_TEXTO DE LA PÁGINA_

+++

Tres días después del terremoto que ha sacudido Venezuela, las operaciones de rescate continúan a contrarreloj en las zonas más afectadas. El seísmo, de consecuencias devastadoras, ha dejado un paisaje de destrucción que las autoridades y equipos de emergencia tratan de gestionar con los recursos disponibles.

El gobierno de Nicolás Maduro ha activado todos los mecanismos de respuesta ante la catástrofe, según informaron fuentes oficiales. Los equipos de salvamento, integrados por personal de protección civil, bomberos y voluntarios, trabajan sin descanso para localizar supervivientes entre los escombros.

La magnitud exacta del terremoto y el número de víctimas aún no han sido precisados oficialmente, aunque las primeras evaluaciones apuntan a daños materiales cuantiosos en infraestructuras clave. Carreteras colapsadas y edificios derrumbados complican el acceso a las localidades más castigadas.

La respuesta humanitaria

Organizaciones internacionales han ofrecido su colaboración para paliar los efectos del siniestro. La Cruz Roja Venezolana ha desplegado equipos de primera intervención, mientras que los hospitales de campaña comienzan a instalarse en las áreas donde las instalaciones sanitarias han resultado dañadas.

La desesperación de la población es palpable en las imágenes que llegan desde el terreno, según relataron testigos a medios locales. Familias enteras han perdido sus hogares y pasan las noches a la intemperie, a la espera de que lleguen tiendas de campaña y ayuda humanitaria.

Venezuela, país acostumbrado a movimientos sísmicos de baja intensidad, no había experimentado una catástrofe de esta envergadura en décadas. Las autoridades han pedido calma a la ciudadanía y han asegurado que se están destinando todos los efectivos disponibles a las zonas de emergencia.

El terremoto se produce en un contexto de grave crisis económica y social que ya azotaba al país caribeño, lo que podría dificultar aún más la capacidad de respuesta del Estado.

+++

_DATOS ALMACENADOS_
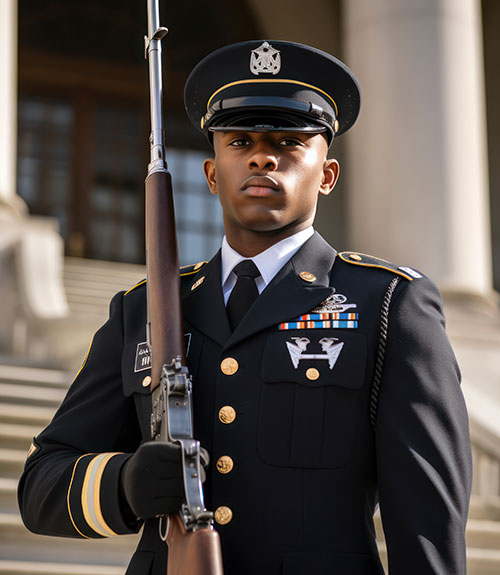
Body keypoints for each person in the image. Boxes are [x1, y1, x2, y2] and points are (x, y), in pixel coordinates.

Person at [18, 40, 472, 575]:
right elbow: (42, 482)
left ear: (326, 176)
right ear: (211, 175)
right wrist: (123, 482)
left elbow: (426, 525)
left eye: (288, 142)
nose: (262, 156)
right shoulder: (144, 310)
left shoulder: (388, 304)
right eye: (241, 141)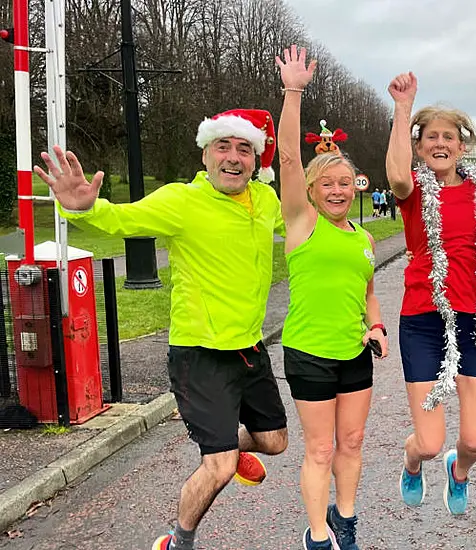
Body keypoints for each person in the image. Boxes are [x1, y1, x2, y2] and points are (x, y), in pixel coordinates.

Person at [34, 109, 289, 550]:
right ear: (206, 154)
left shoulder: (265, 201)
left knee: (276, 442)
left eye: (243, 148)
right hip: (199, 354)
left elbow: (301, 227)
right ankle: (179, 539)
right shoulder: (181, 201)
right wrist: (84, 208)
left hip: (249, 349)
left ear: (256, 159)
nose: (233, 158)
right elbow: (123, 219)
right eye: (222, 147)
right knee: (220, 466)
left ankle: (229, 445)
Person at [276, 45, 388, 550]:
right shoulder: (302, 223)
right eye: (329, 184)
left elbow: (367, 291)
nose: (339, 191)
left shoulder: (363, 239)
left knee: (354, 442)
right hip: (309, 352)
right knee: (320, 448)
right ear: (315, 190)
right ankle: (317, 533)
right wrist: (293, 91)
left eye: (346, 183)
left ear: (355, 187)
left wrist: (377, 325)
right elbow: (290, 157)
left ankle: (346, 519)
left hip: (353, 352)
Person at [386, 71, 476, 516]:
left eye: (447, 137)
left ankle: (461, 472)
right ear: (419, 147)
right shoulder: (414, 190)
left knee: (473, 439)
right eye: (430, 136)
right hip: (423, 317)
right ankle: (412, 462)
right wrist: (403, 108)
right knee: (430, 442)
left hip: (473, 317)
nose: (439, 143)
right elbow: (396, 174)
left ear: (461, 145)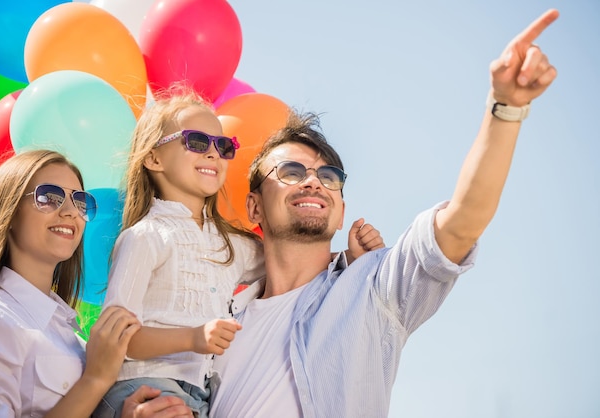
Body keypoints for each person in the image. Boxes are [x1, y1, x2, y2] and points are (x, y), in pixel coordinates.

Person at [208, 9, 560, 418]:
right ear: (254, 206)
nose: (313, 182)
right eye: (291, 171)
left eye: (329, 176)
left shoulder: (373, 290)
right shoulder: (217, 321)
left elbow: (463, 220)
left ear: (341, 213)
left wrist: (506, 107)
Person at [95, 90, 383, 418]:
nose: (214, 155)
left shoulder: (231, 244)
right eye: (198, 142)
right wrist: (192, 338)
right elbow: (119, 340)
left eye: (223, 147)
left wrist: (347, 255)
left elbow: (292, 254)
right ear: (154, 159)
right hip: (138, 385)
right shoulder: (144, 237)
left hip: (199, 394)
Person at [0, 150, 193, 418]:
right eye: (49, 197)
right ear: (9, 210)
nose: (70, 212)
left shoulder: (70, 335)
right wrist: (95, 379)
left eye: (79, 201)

+++

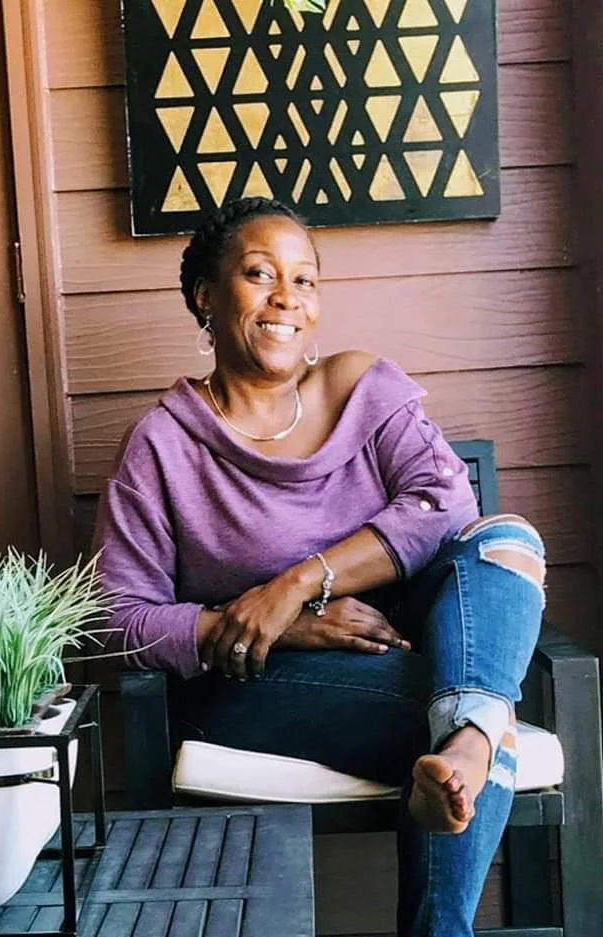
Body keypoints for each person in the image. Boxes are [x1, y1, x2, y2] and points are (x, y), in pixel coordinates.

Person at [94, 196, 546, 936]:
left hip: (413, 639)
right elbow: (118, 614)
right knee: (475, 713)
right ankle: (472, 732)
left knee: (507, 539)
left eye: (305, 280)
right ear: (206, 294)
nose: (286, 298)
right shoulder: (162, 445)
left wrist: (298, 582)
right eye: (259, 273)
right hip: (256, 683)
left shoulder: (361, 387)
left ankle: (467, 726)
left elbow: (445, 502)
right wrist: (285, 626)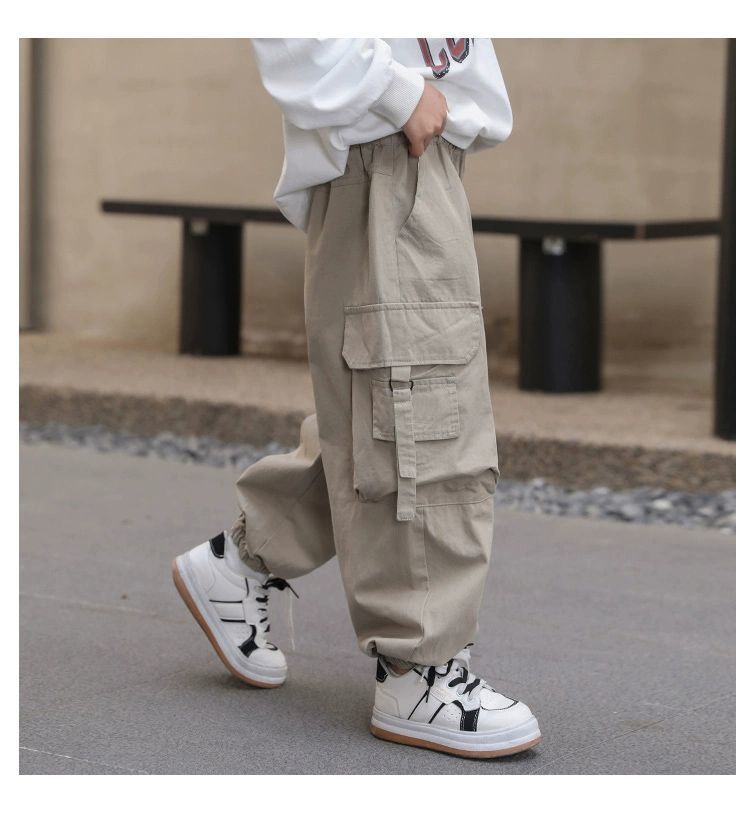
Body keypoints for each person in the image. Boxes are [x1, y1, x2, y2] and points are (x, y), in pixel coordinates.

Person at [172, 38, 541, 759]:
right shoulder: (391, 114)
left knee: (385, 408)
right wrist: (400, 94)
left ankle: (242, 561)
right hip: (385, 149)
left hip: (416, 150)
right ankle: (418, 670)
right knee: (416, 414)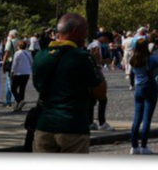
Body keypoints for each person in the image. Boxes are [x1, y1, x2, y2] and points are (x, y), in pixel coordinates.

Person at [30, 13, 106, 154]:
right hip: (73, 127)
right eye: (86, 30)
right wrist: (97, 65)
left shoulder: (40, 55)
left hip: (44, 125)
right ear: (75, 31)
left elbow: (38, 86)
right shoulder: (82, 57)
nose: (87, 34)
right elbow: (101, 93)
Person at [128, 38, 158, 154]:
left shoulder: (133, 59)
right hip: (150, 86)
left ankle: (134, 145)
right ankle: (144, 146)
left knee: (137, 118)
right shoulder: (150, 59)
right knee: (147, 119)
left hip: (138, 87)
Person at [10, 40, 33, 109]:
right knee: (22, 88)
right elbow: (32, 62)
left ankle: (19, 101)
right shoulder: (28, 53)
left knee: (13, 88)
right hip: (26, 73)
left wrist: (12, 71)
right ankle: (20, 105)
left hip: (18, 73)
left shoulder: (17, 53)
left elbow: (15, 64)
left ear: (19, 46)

+++

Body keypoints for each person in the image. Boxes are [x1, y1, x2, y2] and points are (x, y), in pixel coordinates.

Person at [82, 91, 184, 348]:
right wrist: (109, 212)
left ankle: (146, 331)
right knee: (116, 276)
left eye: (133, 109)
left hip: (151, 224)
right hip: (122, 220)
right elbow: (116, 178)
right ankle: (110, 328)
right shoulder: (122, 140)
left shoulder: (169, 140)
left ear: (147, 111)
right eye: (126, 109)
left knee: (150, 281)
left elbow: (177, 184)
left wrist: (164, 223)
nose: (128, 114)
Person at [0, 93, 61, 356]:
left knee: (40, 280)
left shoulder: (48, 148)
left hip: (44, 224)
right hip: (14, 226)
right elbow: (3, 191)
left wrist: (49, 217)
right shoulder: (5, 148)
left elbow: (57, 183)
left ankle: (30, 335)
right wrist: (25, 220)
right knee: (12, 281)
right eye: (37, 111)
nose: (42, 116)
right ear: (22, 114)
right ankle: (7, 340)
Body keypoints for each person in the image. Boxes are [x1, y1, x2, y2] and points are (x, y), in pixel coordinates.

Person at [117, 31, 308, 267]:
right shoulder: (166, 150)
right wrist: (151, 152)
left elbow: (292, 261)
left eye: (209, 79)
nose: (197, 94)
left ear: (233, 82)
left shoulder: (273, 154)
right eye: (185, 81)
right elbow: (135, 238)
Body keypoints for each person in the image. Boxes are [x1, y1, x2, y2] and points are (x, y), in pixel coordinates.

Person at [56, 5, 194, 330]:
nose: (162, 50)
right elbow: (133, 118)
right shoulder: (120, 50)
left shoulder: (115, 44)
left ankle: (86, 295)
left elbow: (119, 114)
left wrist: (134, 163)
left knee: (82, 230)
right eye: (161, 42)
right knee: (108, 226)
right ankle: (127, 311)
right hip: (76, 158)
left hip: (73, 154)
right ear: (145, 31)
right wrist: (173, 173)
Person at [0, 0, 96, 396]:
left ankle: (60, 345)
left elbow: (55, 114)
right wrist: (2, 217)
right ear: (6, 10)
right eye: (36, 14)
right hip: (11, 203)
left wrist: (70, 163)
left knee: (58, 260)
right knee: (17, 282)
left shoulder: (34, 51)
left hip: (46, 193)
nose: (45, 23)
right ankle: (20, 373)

+++

_EJERCICIO 1_
Transcribe del texto sobre el terremoto en Venezuela el fragmento que va de "Tres días después" a "los recursos disponibles.".
_EJERCICIO 2_
Según el texto sobre el terremoto en Venezuela, ¿qué organización ha desplegado equipos de primera intervención?
Los registros son material independiente del texto.

_SOLUCIÓN DEL EJERCICIO 1_
Tres días después del terremoto que ha sacudido Venezuela, las operaciones de rescate continúan a contrarreloj en las zonas más afectadas. El seísmo, de consecuencias devastadoras, ha dejado un paisaje de destrucción que las autoridades y equipos de emergencia tratan de gestionar con los recursos disponibles.

_SOLUCIÓN DEL EJERCICIO 2_
La Cruz Roja Venezolana.